Researchers whose goal is to ensure effective patient partnering throughout projects are encouraged to refer to the Rheuma Tolerance for a Cure (RTCure), a five-year, international and transnational collaboration [22], as well as de Wit et al. [23], which evaluated the added value of PPI, pitfalls and conditions for success in one basic rheumatology institute in The Netherlands. Both articles shared their comprehensive PPI-integration examples, reviewed and highlighted PPI opportunities for success, which may be applicable to basic and translational environments.

Ideally, PPI in research leads to co-created evidence-based guidance, clinical practice guidelines, and effective patient decision aids for use in shared-decision making. Implementation must also be co-designed with PPI to ensure equity and quality of life. Vitaloni, Botto-van Bemden et al. systematically reviewed evidence reporting individual factors affecting quality of life in patients with knee osteoarthritis, so healthcare professionals were delivered data on psychosocial factors that aid patient management strategies [24]. Babatunde et al. [25] scoping reviewed the implementation of PPI in evidence-based guidance for musculoskeletal conditions, noting significant variations in care, current advances and areas needing improvement. Lange et al. [26] disseminated their protocol integrating PPI into clinical practice for knee replacement utilizing an individualized decision aid. Their research addresses the absence of patient expectations in international guidelines and aims to provide that evidence. Patient expectations are modifiable and may improve decision quality when included into shared decision-making. Their tool may provide physicians with patient-specific and disease-specific factors along with treatment goals and preferences for indication, allowing for individualizing treatment options according to patient preferences and needs.

Finally, PPI integration in research must be continually evaluated and improved upon. The Public and Patient Engagement Evaluation Tool is one such measure. Garratt et al. [27] provided an example of translating and culturally adapting this tool in Norway. Importantly, patient-led research collaborations most recently published scorecards for patient engagement which researchers are encouraged to access [28].

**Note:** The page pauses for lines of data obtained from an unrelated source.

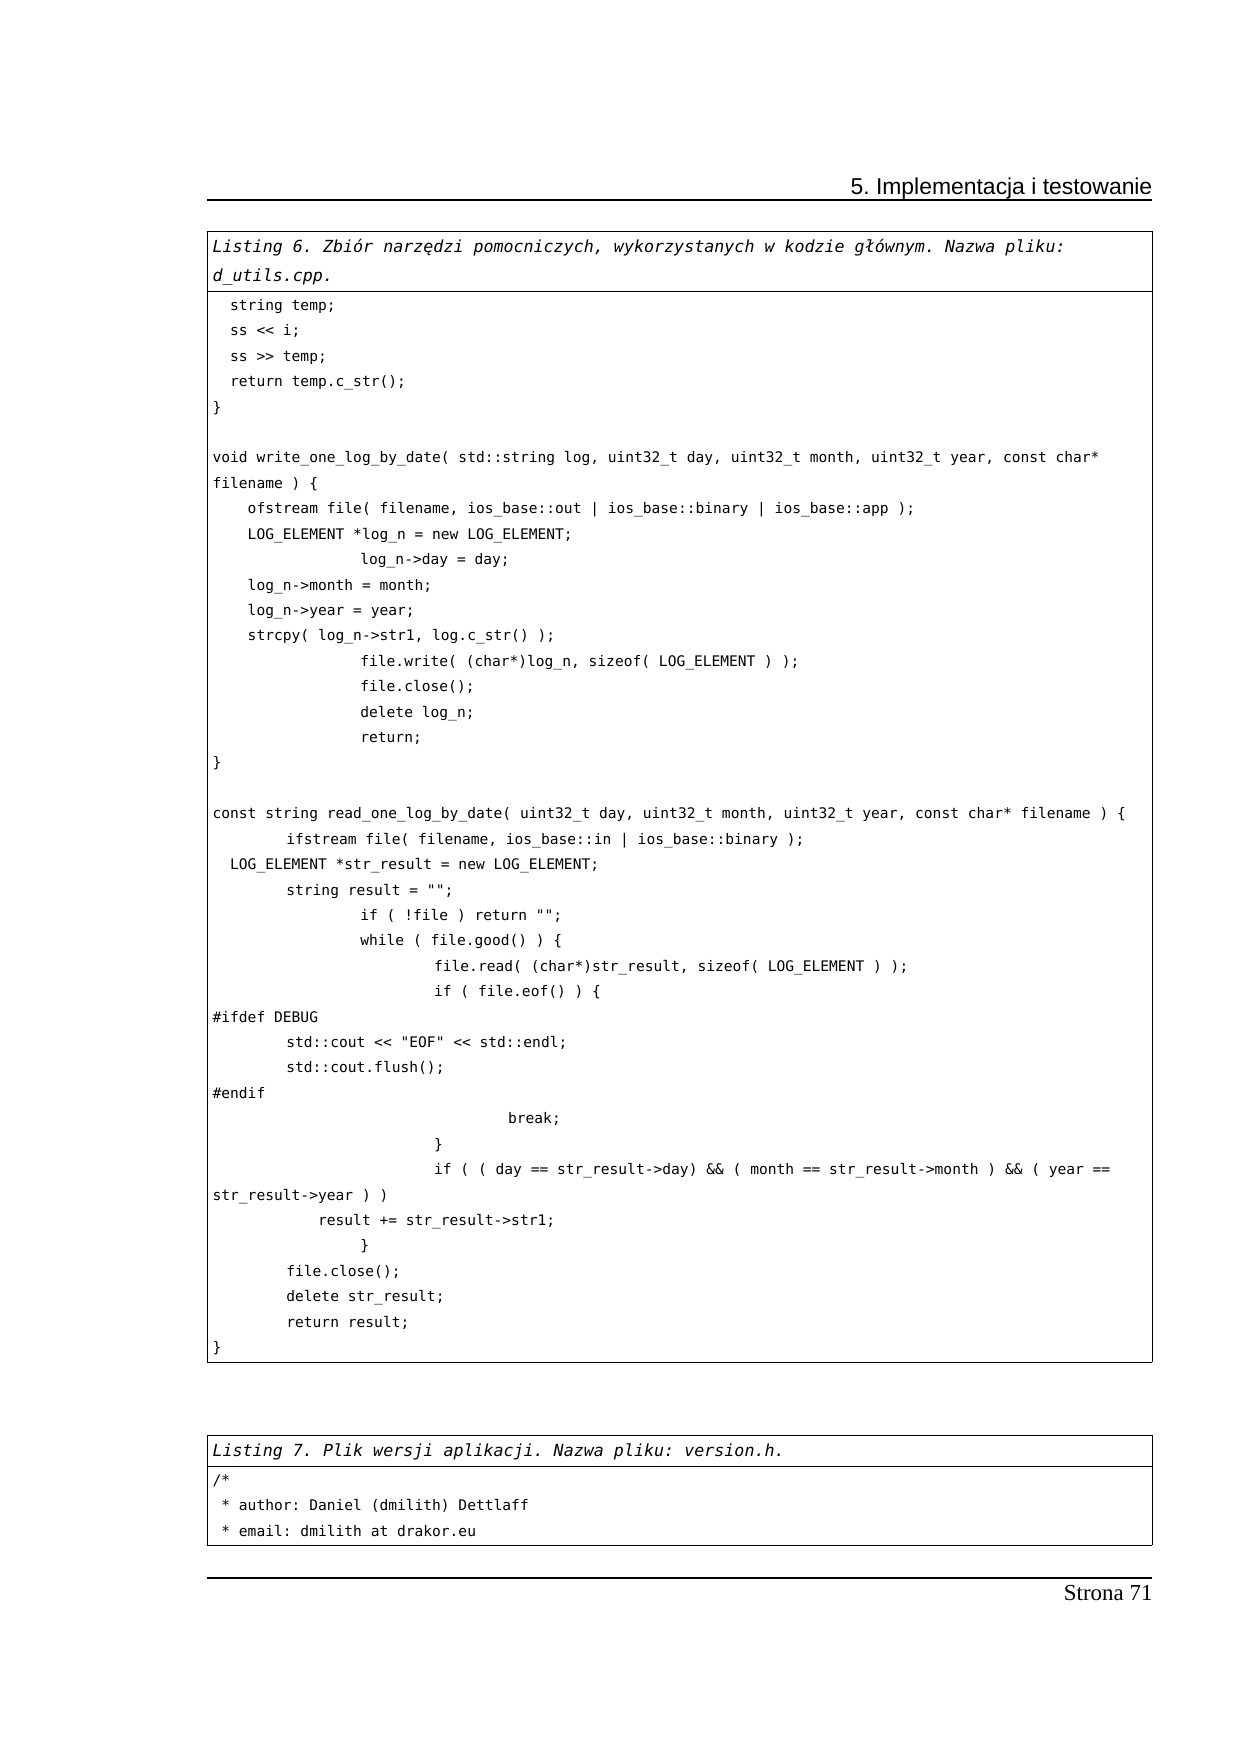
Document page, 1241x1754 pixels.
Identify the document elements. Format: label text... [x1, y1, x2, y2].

table_header Listing 6. Zbiór narzędzi pomocniczych, wykorzystanych w kodzie głównym. Nazwa pliku: d_utils.cpp. [208, 232, 1152, 291]
table_header Listing 7. Plik wersji aplikacji. Nazwa pliku: version.h. [208, 1436, 1152, 1466]
table_cell /* * author: Daniel (dmilith) Dettlaff * email: dmilith at drakor.eu [208, 1467, 1152, 1545]
table_cell string temp; ss << i; ss >> temp; return temp.c_str(); } void write_one_log_by_date( std::string log, uint32_t day, uint32_t month, uint32_t year, const char* filename ) { ofstream file( filename, ios_base::out | ios_base::binary | ios_base::app ); LOG_ELEMENT *log_n = new LOG_ELEMENT; log_n->day = day; log_n->month = month; log_n->year = year; strcpy( log_n->str1, log.c_str() ); file.write( (char*)log_n, sizeof( LOG_ELEMENT ) ); file.close(); delete log_n; return; } const string read_one_log_by_date( uint32_t day, uint32_t month, uint32_t year, const char* filename ) { ifstream file( filename, ios_base::in | ios_base::binary ); LOG_ELEMENT *str_result = new LOG_ELEMENT; string result = ""; if ( !file ) return ""; while ( file.good() ) { file.read( (char*)str_result, sizeof( LOG_ELEMENT ) ); if ( file.eof() ) { #ifdef DEBUG std::cout << "EOF" << std::endl; std::cout.flush(); #endif break; } if ( ( day == str_result->day) && ( month == str_result->month ) && ( year == str_result->year ) ) result += str_result->str1; } file.close(); delete str_result; return result; } [208, 292, 1152, 1362]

The Article collection ranged from priority setting to co-created protocol design with patients as research partners, including public authorship and reviewing. Most importantly, this collection goes beyond mere PPI insights and shares advances, including clinical guideline implementation using a participatory approach, measurement tools for patient enablement and empowerment, and engagement via community-based initiatives. The patient perspective was paramount throughout this process, offering considerations for improving PPI value, impact and gaps. All commissioned articles were co-produced with patients, and patients were invited to referee all peer-reviewed manuscripts. We salute this alliance and efforts to ensure robust and fair open science, who educated the Editorial team and encouraged authors to include plain-language summaries and the GRIPP-2 reporting checklist.

Conclusions

This PPI in RMD selection shall particularly interest all stakeholders in rheumatology and musculoskeletal, although learnings and tips can be applied to other fields. The time for routinely integrating PPI into aspects of the healthcare cycle is now. Collectively, healthcare and research communities must advocate for the agenda and funding to sustainably integrate PPI into a unified and supportive infrastructure for equitable action!